Saskatoon StarPhoenix

Trump’s view of trade with Canada unbalanced

On a per-capita basis, we’re America’s best customer, writes Bradley Parkes.

- Bradley Parkes is a geologist in Calgary who publishes a quarterly investment newsletter at economisms.com.

It’s clear that U.S. President Donald Trump thinks the North American Free Trade Agreement (NAFTA) is unfair to the United States. He believes trade should balance. It’s a misguided view.

The president is obviously persuaded by images. He was convinced to launch strikes against Syria and to maintain troops in Afghanista­n based on pictures. So you wonder if he derives his view of trade from popular film. The view that trade must balance seems eerily similar to the economic structure of post-apocalypti­c nation Panem in the movie The Hunger Games. In that fictional world, the Capitol sends goods to the 12 districts for the exact amount of resources they send back.

We often try to compare nations on a per-capita basis. Economists use gross domestic product (GDP) per capita to rank the wealth of nations. Environmen­tal organizati­ons use emissions per capita to compare environmen­tal impact. Criminolog­ists use violent crime per 100,000 people to determine the safety of nations. Even hotels, a business Trump understand­s, use a metric called revenue per available room (RevPAR) to compare hotel profitabil­ity.

We do this to normalize the comparison­s. It allows smaller and larger nations (or larger and smaller hotels) to be compared on an even basis.

So why not evaluate trade deals using per-capita data (all figures in American dollars?) In 2015, the U.S. exported $280.3 billion in goods to Canada and imported $295.2 billion in goods from its northern neighbour. The total value of this trade partnershi­p is $575.5 billion.

America has a $14.9-billion trade deficit with Canada. That deficit represents

2.6 per cent of the total trade.

However, the U.S. economy is much larger than the Canadian economy. In 2016, it had a nominal value of $18.56 trillion while the Canadian economy was valued at $1.53 trillion. The U.S. economy is 12.5 times the size of the Canadian economy, yet trade is almost balanced.

The U.S. also has a larger population at 323.1 million versus 36.29 million for Canada (2016 numbers). The U.S. population is

8.9 times the size of the Canadian population, yet trade is almost balanced.

Total U.S. trade with all nations in 2016 equated to $2.2 trillion in exports and $2.7 trillion in imports. When removing the value of Canadian trade from the total, the U.S. imported $2.405 trillion in goods and exported $1.92 trillion. The global population, not including Canada and the U.S., is .1 billion people. Yet Canada receives 13.4 per cent of all U.S. exports.

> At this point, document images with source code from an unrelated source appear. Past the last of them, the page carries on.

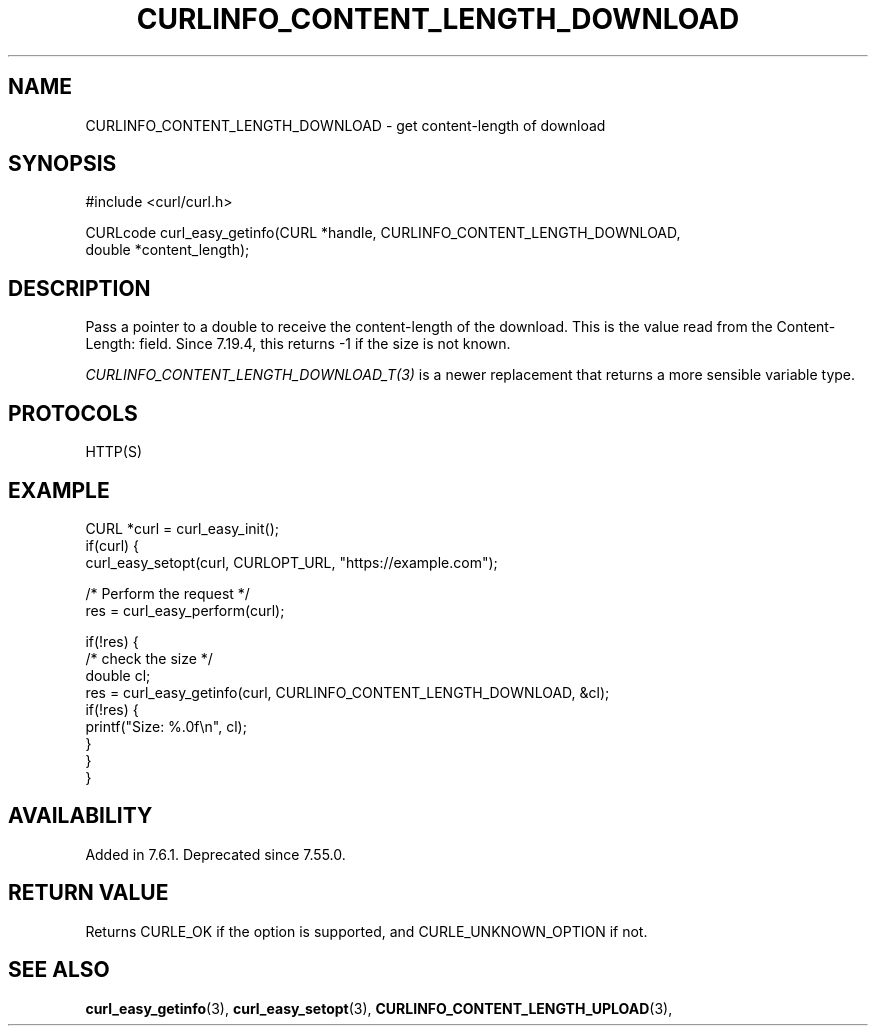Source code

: .\" **************************************************************************
.\" *                                  _   _ ____  _
.\" *  Project                     ___| | | |  _ \| |
.\" *                             / __| | | | |_) | |
.\" *                            | (__| |_| |  _ <| |___
.\" *                             \___|\___/|_| \_\_____|
.\" *
.\" * Copyright (C) 1998 - 2022, Daniel Stenberg, <daniel@haxx.se>, et al.
.\" *
.\" * This software is licensed as described in the file COPYING, which
.\" * you should have received as part of this distribution. The terms
.\" * are also available at https://curl.se/docs/copyright.html.
.\" *
.\" * You may opt to use, copy, modify, merge, publish, distribute and/or sell
.\" * copies of the Software, and permit persons to whom the Software is
.\" * furnished to do so, under the terms of the COPYING file.
.\" *
.\" * This software is distributed on an "AS IS" basis, WITHOUT WARRANTY OF ANY
.\" * KIND, either express or implied.
.\" *
.\" * SPDX-License-Identifier: curl
.\" *
.\" **************************************************************************
.\"
.TH CURLINFO_CONTENT_LENGTH_DOWNLOAD 3 "October 12, 2022" "libcurl 7.86.0" "curl_easy_getinfo options"

.SH NAME
CURLINFO_CONTENT_LENGTH_DOWNLOAD \- get content-length of download
.SH SYNOPSIS
.nf
#include <curl/curl.h>

CURLcode curl_easy_getinfo(CURL *handle, CURLINFO_CONTENT_LENGTH_DOWNLOAD,
                           double *content_length);
.fi
.SH DESCRIPTION
Pass a pointer to a double to receive the content-length of the download. This
is the value read from the Content-Length: field. Since 7.19.4, this returns
-1 if the size is not known.

\fICURLINFO_CONTENT_LENGTH_DOWNLOAD_T(3)\fP is a newer replacement that returns a more
sensible variable type.
.SH PROTOCOLS
HTTP(S)
.SH EXAMPLE
.nf
CURL *curl = curl_easy_init();
if(curl) {
  curl_easy_setopt(curl, CURLOPT_URL, "https://example.com");

  /* Perform the request */
  res = curl_easy_perform(curl);

  if(!res) {
    /* check the size */
    double cl;
    res = curl_easy_getinfo(curl, CURLINFO_CONTENT_LENGTH_DOWNLOAD, &cl);
    if(!res) {
      printf("Size: %.0f\\n", cl);
    }
  }
}
.fi
.SH AVAILABILITY
Added in 7.6.1. Deprecated since 7.55.0.
.SH RETURN VALUE
Returns CURLE_OK if the option is supported, and CURLE_UNKNOWN_OPTION if not.
.SH "SEE ALSO"
.BR curl_easy_getinfo "(3), " curl_easy_setopt "(3), "
.BR CURLINFO_CONTENT_LENGTH_UPLOAD "(3), "
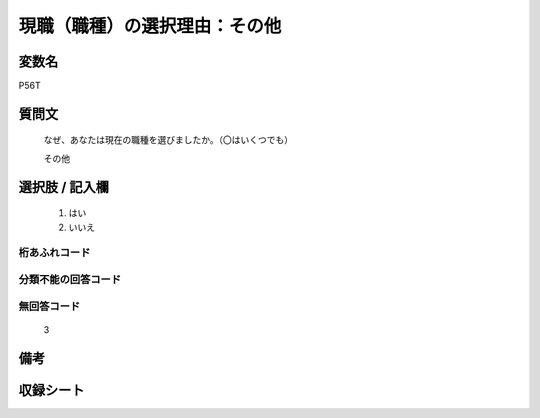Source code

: .. title:: P56T
.. rst-class:: item
====================================================================================================
現職（職種）の選択理由：その他
====================================================================================================

.. rst-class:: varname
変数名
==================

P56T

.. rst-class:: question
質問文
==================


   なぜ、あなたは現在の職種を選びましたか。（〇はいくつでも）


   その他



.. rst-class:: answer
選択肢 / 記入欄
======================

  
     1. はい
  
     2. いいえ
  



.. rst-class:: overflow
桁あふれコード
-------------------------------
  


.. rst-class:: not_available
分類不能の回答コード
-------------------------------------
  


.. rst-class:: not_available
無回答コード
-------------------------------------
  3


.. rst-class:: bikou
備考
==================



.. rst-class:: include_sheet
収録シート
=======================================
.. hlist::
   :columns: 3
   
   
   * p1_1
   
   * p5b_1
   
   


.. index:: P56T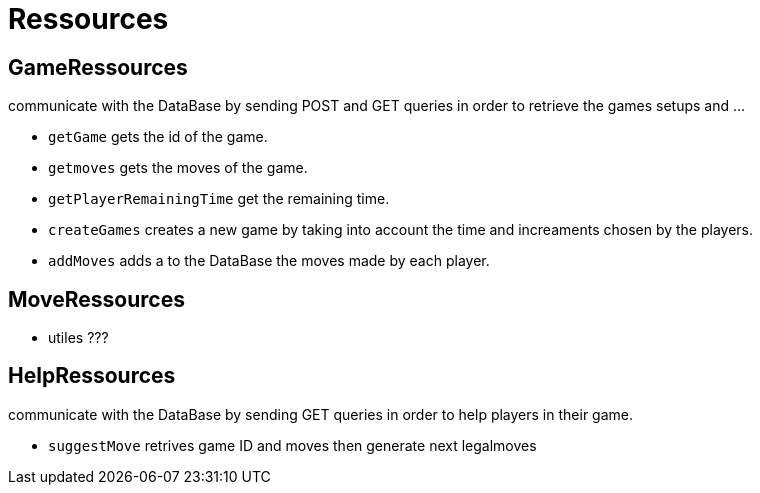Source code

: = Ressources

== GameRessources 

communicate with the DataBase by sending POST and GET queries in order to retrieve the games setups and ...

 - `getGame` gets the id of the game.
 - `getmoves` gets the moves of the game.
 - `getPlayerRemainingTime` get the remaining time.
 - `createGames` creates a new game by taking into account the time and increaments chosen by the players.
 - `addMoves` adds a to the DataBase the moves made by each player.


== MoveRessources
- utiles ???

== HelpRessources
communicate with the DataBase by sending GET queries in order to help players in their game. 

 - `suggestMove` retrives game ID and moves then generate next legalmoves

When these numbers are adjusted by per capita, the average Canadian buys $7,723.89 in American goods a year and the average American buys $913.65 of Canadian goods. If we extract Canada from American trade numbers and look at U.S. trade per capita with the rest of world, the average American imports $7,443.51 worth of goods while each internatio­nal customer buys $270.42 worth of U.S. products.

Canadians buy 8.45 times more goods per person from the U.S. than the U.S. imports from Canada. And Canadians buy more on a per-capita basis than the U.S. buys from the rest of the world.

Using these metrics, Canadians appear to be the best customer in the world.

Maybe Trump’s protection­ist policies restore some American manufactur­ing jobs. But if you chase away your customers, you just produce goods for no reason.

For Canada, eliminatin­g NAFTA would be painful at first, but Canadians could redirect that $7,723.89 worth of goods internally to the businesses that are created to replace American imports or from new foreign sources as Canada continues to sign trade agreements.

But this isn’t the best outcome for either nation. The self-sufficient notion of autarky has proven to be inefficien­t and costly. Canadian prices would likely rise and the benefit to American producers would likely be smaller than Trump claims.

In his business ventures, does Trump alienate his best customer? A customer who spends 8.45 times what Trump spends on his or her business? Would Trump be worth as much if he ran his golf courses or hotels this way? It’s no way to run a country’s trade.